Selected excerpt:
Part III also provides that a pregnant or nursing worker is entitled to paid leave from the time she requests a change of employment until the time the change takes effect or until she is unable to accept it for health reasons. If no reassignment or change of job is possible, the employee may take leave. During this time, the employee is also entitled to employment insurance benefits, supplemented by private insurance.

The Canada Labour Code covers a full range of measures designed to ensure a healthy, safe work environment for all pregnant or nursing mothers. In addition, it provides for leave and financial assistance to any pregnant or nursing mother who believes she is at risk at work.

We firmly believe that parts II and III of the Canada Labour Code provide adequate protection to pregnant and nursing mothers in the work place.

I assume that the concern of the hon. member for Shefford arises from the difference between employment insurance payments and the benefits provided by the Quebec system, which differs from the federal system.

The practical effect of Bill C-380 would be to create a separate system for employees under federal jurisdiction, but who are working in Quebec, and those under federal jurisdiction who are working in other regions of the country.

It would have the effect of creating regional disparities. It would, in fact, give rise to an imbalance between the possibilities granted to women working under federal jurisdiction in all parts of the country.

The Constitution and the case law establish a precise demarcation between federal and provincial jurisdiction in the field of employment.

The 14 jurisdictions in Canada determine their respective statutes and regulations after having made an evaluation of the impact and the ramifications of the existing legislation and possible changes.

Activity list:
- 1) In the passage on the Canada Labour Code and pregnant workers, how many jurisdictions in Canada determine their own statutes and regulations?
- 2) Pick up the passage on the Canada Labour Code and pregnant workers right after its final sentence and keep it going.

Excerpts from a dataset
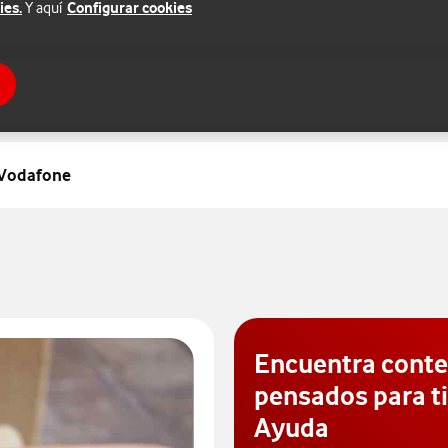
ies.
Configurar cookies
Y aquí
 Vodafone
Encuentra cont
pensados para ti
Ayuda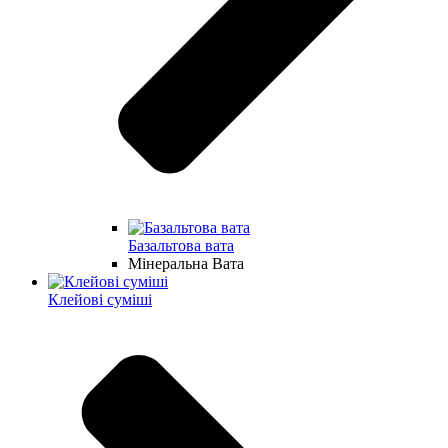
Базальтова вата
Мінеральна Вата
Клейові суміші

Answer section:
- 1) Fourteen.

- 2)
Imagine the confusion that would reign between these borders if, as this bill proposes, employees or employers could decide under which jurisdiction they could choose to be protected.

The labour laws and regulations do not lend themselves to such a choice. It is up to the government, after consulting the parties to whom the laws and regulations apply, to determine the conditions that prevail in their field of jurisdiction.

The federal government obviously participates in this process insofar as part III of the Canada Labour Code is concerned. This part of the code has a direct effect on the rights and obligations of employees and employers in regard to the issue at stake in this debate.

It is certainly reasonable to expect the commission to submit its report and recommendations before we proceed with an amendment like the one proposed by the member for Shefford in his Bill C-380.

For these reasons, I really cannot support Bill C-380.

I want this to be clear for the House. I have carried a pregnancy through to term in my life and had a daughter. I have had the privilege of benefiting from the Quebec system, thanks to the CSST, the Quebec workplace health and safety commission. In fact, I had an occupational accident during my pregnancy, and my doctor gave me preventive maternity leave. In the end, three weeks later, the doctors had to do an emergency caesarian. So I am familiar with the Quebec system and I think that it is outstanding.

However, we are talking about a federal jurisdiction because we are talking about employers and employees who work in an area under federal jurisdiction. We cannot create regional disparities, as this bill would do.

I cannot support this bill, therefore, because I want to wait for the report of the commission, which is conducting consultations. I want to know what this commission's recommendations are on the issues that we are debating now. I do not think that it is healthy for the members of this House to rush the commission's report and recommendations by supporting this bill.

I strongly encourage my colleagues on both sides of the House to study the issue seriously. If this amendment is passed, it would create regional disparity and the employees in some regions could be privileged to the detriment of those in other regions.

The worry and concern voiced by the member for Shefford are certainly praiseworthy. I believe, though, that parts II and III of the Canada Labour Code provide attractive and, most importantly, equitable protection for all pregnant or nursing women who are currently working. If changes are made to the current system on the federal level, there should be prior consultations with all the stakeholders. Who are they? They are the employees and employers who are subject to federal labour legislation.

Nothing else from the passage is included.